From the first page, “The Musical Mozinskis” was a delight. Susan Petrone has conjured up a fun book full of believable characters who become a uniquely musical family — the Mozinskis, in the air around them, see the notes of the music they play. Well, almost all the Mozinskis. Their gift is so assumed that while no one ever talks about it, it soon becomes clear that little Viola doesn’t quite fit in.

But it’s in exploring the family relationships — growing up together, performing together (and separately), real squabbles, nationally-televised success, their time on and off-stage, one near-death experience, lots of love, more squabbles, some hope and reconciliation — that I found it hard to put the book down. While there is certainly a well-written plot, the novel seems more driven by its characters’ growth than by the adventures contained. Each Mozinski has a story that comes out and a challenge of one sort or another that shapes their lives. As a father and as a son, the ending was particularly satisfying to me (“Pretend”). And I love that some of the story takes place in and around Cleveland, Ohio.

I received an Advanced Reader Copy from the author because after The Heebie-Jeebie Girl, The Super Ladies and Throw Like a Woman, I had a hard time waiting for more Petrone. I plan on reading it a couple more times, and soon.

Others

My father suggested I pick up Eastbound and I’m glad I did. It’s nice short story. Whalefall won an Alex, so it’s targeted toward adults, but many youth will find it interesting, too.

The Lost Year could have been a Newbery. Set in two countries in two time periods, it covers the Holodomor, the soviet-induced famine that killed millions of Ukranians in the 1930s. This is also a covid-era story, but more importantly, it follows a boy1 who finds out about some cousins and learns some first-person history from his great-grandmother. Both Gareth Jones and Walter Duranty are covered.

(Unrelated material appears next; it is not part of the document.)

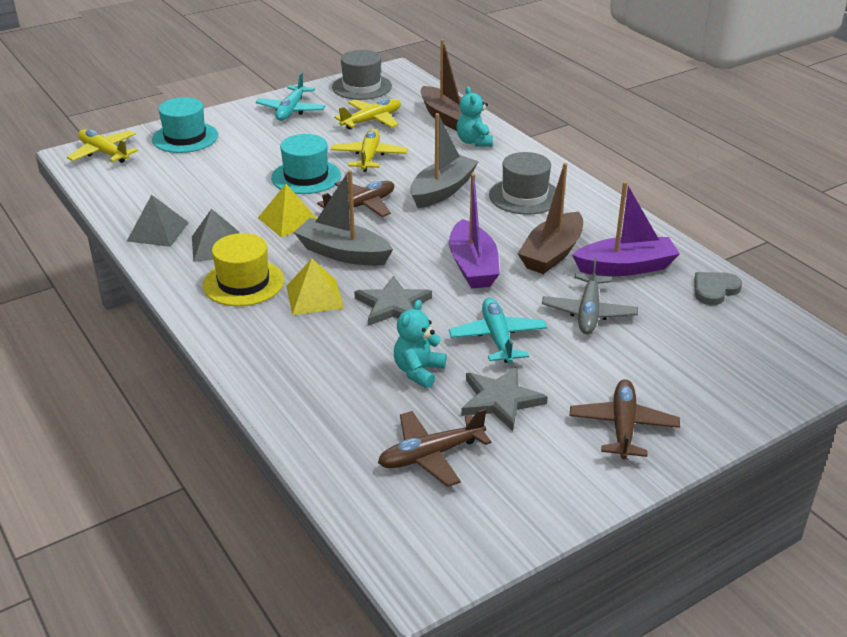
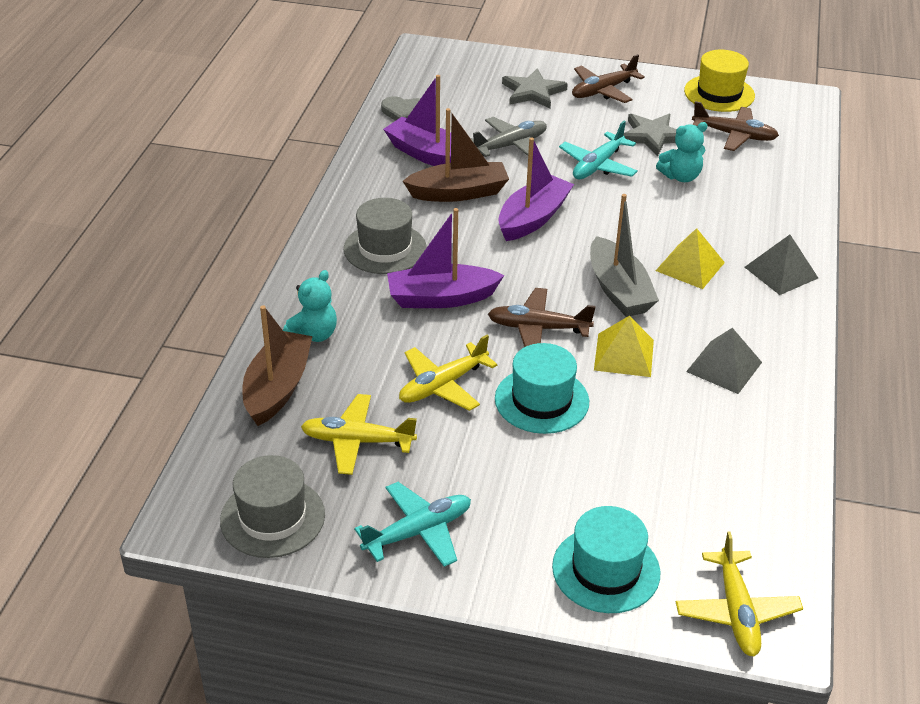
camera: 135 degrees left, 5 degrees up
(158, 231) = (767, 422): grey pyramid -> grey pyramid (781, 272)
(243, 283) = (736, 313): yellow hat -> yellow hat (719, 93)
(393, 305) = (637, 225): grey star -> grey star (533, 92)
(442, 190) = (441, 298): grey boat -> purple boat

For a Continuing Church was a fascinating read for me, partly because I grew up in the times when the PCA was splitting off and when the PCUSA was forming. There were times when I felt as though I had had a back-seat view of some of the events described. When this book was given to me, I was told to read it to cure insomnia — don’t believe it.


Books read/finished in January:

Bow, E. (2023). Simon Sort of Says. Disney-Hyperion. (2024 Newbery Honor Award)

Graves, J. (1974). Hard Scrabble: Observations on a patch of land. Texas Monthly Press.

Kerangal, M. de. (2023). Eastbound. Archipelago Books.

Kraus, D. (2024). Whalefall: A novel. Thorndike Press. (2024 ALA Alex Award)

Lord, C. (2018). Rules. Scholastic Press. (2007 Newbery Honor)

Lucas, S. M. (2015). For a Continuing Church: The roots of the Presbyterian Church in America. P & R Publishing.

Marsh, K. (2023). The Lost Year. Roaring Brook Press.

Martín, P. (2023). Mexikid. Penguin Young Readers Group. (2024 Newbery Honor Award, Pura Belpré Award)

Montgomery, L. M. (1992). Anne of Ingleside. Bantam.

Montgomery, L. M. (1998). Anne of Windy Poplars. Bantam.

Montgomery, L. M. (2014a). Rainbow Valley. Tundra Books.

Montgomery, L. M. (2014b). Rilla of Ingleside. Tundra Books.

Montgomery, L. M. (2020a). Chronicles of Avonlea. Mint Editions.

Montgomery, L. M. (2020b). Further Chronicles of Avonlea. Mint Editions.

Petrone, S. (2023). The Musical Mozinskis. The Story Plant.

Schmidt, G. A. (2007). The Wednesday Wars. Scholastic Inc. (2008 Newbery Honor)

Webb, W. P., & Eggenhofer, N. (1957). The Story of the Texas Rangers (Ser. Illustrated True Books). Grosset & Dunlap.


  1. Matthew is an eighth-grader, not a seventh-grader — perhaps that’s why it didn’t win a Newbery.